Town of Conover v. Eagle River Joint Union Free High School District

211 Wis. 470 | Wis. | 1933

Fowler, J.

The appeal is from an order sustaining a demurrer to a complaint on the ground of insufficiency of facts. The complaint alleges that a part of the plaintiff town lies within the defendant school district; that four and a half sections of land in the town that were formerly within the district have been detached; that from the time of the detachment up to and including 1930 the clerk of the defendant district, in certifying to the treasurer of the town the high school tax to be collected for the district, certified the amount of the tax so to be collected on the basis that the detached territory was still within the district; that the town treasurer has each year inserted in the tax roll against the lands in the town that lie within the district the amount certified by the district clerk, thus imposing upon the owners of such lands in addition to the tax properly payable by them the amount of the tax that would have been payable by the owners of said four and a half sections if the said sections had been still within the district; that the town treasurer has each year collected the tax so wrongfully entered against the lands within the district and paid the same over to the district; and that the excess of the taxes so wrongfully collected and paid over to the district aggregates $5,353. The plaintiff town seeks to recover said sum from the defendant district as money of the town had and received by the defendant district to its own use and benefit.

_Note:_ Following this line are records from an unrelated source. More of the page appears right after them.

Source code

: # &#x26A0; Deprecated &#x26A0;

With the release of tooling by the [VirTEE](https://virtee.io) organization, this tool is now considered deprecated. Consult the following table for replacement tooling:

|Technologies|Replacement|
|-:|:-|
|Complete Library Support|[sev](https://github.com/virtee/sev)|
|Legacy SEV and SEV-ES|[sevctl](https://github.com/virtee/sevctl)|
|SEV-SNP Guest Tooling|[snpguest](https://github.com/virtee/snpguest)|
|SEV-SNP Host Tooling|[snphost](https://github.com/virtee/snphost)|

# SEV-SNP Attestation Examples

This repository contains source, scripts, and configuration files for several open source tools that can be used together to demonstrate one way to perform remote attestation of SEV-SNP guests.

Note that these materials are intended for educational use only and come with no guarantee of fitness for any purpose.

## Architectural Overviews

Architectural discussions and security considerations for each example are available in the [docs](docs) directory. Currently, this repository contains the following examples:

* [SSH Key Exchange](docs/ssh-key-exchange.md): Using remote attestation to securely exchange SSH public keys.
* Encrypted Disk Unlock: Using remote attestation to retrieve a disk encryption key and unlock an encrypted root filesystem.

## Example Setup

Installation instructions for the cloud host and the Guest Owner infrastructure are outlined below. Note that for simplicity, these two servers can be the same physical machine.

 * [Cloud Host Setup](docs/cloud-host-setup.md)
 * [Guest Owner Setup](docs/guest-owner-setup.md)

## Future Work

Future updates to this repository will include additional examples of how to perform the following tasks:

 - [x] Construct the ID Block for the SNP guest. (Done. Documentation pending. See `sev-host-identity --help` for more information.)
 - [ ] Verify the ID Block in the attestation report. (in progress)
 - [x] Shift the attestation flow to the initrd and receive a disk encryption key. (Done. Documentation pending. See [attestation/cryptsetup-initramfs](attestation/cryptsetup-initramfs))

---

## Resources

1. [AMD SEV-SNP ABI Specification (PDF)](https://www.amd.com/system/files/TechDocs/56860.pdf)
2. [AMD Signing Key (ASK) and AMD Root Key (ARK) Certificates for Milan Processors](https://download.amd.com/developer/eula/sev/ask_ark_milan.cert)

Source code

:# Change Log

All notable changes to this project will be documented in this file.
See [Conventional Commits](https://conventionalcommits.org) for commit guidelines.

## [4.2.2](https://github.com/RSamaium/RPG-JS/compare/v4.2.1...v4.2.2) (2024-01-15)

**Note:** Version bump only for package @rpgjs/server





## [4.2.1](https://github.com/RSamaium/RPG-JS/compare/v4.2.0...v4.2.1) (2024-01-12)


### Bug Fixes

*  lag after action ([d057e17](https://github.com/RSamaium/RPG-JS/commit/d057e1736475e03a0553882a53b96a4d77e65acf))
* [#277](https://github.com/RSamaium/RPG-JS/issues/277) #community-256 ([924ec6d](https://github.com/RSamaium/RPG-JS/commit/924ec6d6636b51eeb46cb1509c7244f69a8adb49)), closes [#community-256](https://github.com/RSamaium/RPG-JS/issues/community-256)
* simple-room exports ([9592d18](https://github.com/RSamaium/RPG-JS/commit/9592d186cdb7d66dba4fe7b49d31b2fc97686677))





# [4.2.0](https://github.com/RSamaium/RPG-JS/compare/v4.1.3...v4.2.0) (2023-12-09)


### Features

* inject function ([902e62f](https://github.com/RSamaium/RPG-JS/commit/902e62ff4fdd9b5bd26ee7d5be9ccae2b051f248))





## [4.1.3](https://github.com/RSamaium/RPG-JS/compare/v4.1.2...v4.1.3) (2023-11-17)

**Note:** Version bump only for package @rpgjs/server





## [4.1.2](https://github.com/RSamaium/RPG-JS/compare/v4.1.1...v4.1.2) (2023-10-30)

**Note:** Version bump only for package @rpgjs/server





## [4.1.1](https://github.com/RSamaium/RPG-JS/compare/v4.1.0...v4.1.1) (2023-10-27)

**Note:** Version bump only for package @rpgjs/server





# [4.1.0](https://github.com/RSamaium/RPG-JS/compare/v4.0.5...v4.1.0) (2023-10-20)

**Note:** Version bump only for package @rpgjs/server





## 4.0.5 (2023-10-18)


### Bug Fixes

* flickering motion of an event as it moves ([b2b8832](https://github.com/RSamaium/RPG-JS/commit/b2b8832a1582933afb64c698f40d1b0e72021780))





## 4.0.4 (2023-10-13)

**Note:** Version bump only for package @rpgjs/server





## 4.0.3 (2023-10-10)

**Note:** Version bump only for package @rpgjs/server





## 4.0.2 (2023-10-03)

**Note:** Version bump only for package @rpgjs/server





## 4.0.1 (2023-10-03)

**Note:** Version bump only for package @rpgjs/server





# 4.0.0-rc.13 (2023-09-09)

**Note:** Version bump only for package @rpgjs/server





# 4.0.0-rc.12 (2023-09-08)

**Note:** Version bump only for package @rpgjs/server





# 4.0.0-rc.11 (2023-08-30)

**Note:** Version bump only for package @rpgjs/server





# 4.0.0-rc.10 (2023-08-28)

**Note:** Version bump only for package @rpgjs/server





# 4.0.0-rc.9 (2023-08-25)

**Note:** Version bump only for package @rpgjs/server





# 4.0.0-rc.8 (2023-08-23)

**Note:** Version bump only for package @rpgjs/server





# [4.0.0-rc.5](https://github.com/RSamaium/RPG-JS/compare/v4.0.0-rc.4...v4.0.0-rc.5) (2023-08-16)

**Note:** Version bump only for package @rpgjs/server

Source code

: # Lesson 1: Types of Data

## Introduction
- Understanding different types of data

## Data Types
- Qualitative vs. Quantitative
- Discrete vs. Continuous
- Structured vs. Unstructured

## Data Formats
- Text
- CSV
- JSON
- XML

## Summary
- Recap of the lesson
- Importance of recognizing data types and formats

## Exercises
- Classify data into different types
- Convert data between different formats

The money paid to the town treasurer by the several taxpayers of the town within the district was not the property of the town and was not received by it. It was not collected' for and could not be devoted to town purposes. The money did not get into the town treasury but was paid over by the *472town treasurer to the school district. Sec. 60.49, Stats. The town treasurer was the agent of the district in the collection and transmission of its school tax. The town was not accountable to the district for the district school tax collected by its treasurer, and sustained no liability therefor to the school district. The town never had any right to or interest in the money. The town is therefore not entitled to recovery on the ground that the school district has received and had the benefit of money belonging to the town.

Certain statutes are cited by the appellant as giving the town rights respecting school taxes collected by the town treasurer. Of these the language of sec. 60.49 (3), Stats., taken literally, more nearly supports this view than any other. It is to the effect that the town treasurer shall keep a true itemized account of all moneys received by him by virtue of his office, and exhibit all moneys in his hands as "such treasurer, and make oath if required that such moneys are funds of the town. We cannot construe this section or any other called to our attention as making the town the owner of funds collected by the treasurer as school district taxes, or conferring on the town the right to sue to recover any such taxes illegally assessed and voluntarily paid by the taxpayers to the town treasurer and by him paid over to the school district.

The appellant cites Town of Milwaukee v. Milwaukee County, 114 Wis. 374, 90 N. W. 447, in support of its position. In that case the town treasurer had collected from the taxpayers of the town and paid over to the county treasurer a county tax attributable to the village of Whitefish Bay which had formerly been a part of the town, and the village treasurer had collected and paid over to the county the same tax. The town sued the county to recover the tax it had paid and recovery was allowed. In that case, however, the tax recovered could be devoted to town purposes and therefore went to the benefit of the town. It went to the benefit *473of the taxpayers of the town also, as while it was illegally collected from the taxpayers in the first instance it had the effect of reducing their tax the following year by the amount recovered. Here if recovery were allowed the money could not properly be devoted to town purposes, as it was not paid by the taxpayers of the town but by the taxpayers of a small part of it. It would be unjust to them, in the same way if not the same degree, to apply it to town purposes as was the collection of it in the first place. In the first place they contributed more than their just share to school district purposes. Were the town to recover they would be contributing more than their just share to town purposes. Under the theory of the Town of Milwaukee Case, supra, no more could be recovered from the town than was collected for town purposes. Matheson v. Town of Mazomanie, 20 Wis. *191. The difference in the situations renders the Town of Milwaukee Case inapplicable.

The complaint cannot be upheld on the theory that the town can act on behalf of the taxpayers who paid the illegal excess. That a city cannot so act was held in State ex rel. City of Sheboygan v. Sheboygan County, 194 Wis. 456, 216 N. W. 144, and Appleton v. Outagamie County, 197 Wis. 4, 220 N. W. 393. That a county tax voluntarily paid by the taxpayers of a city was illegal does not give the city the right to withhold it from the county. State ex rel. Sheboygan County v. Telgener, 199 Wis. 523, 227 N. W. 35; Sheboygan County v. City of Sheboygan, 209 Wis. 452, 245 N. W. 87. With greater reason the fact that a school district tax was illegal does not give the town the right to recover it from the school district after it has been voluntarily paid to the town treasurer and paid over by him to the district.

By the Court. — The order of the circuit court is affirmed.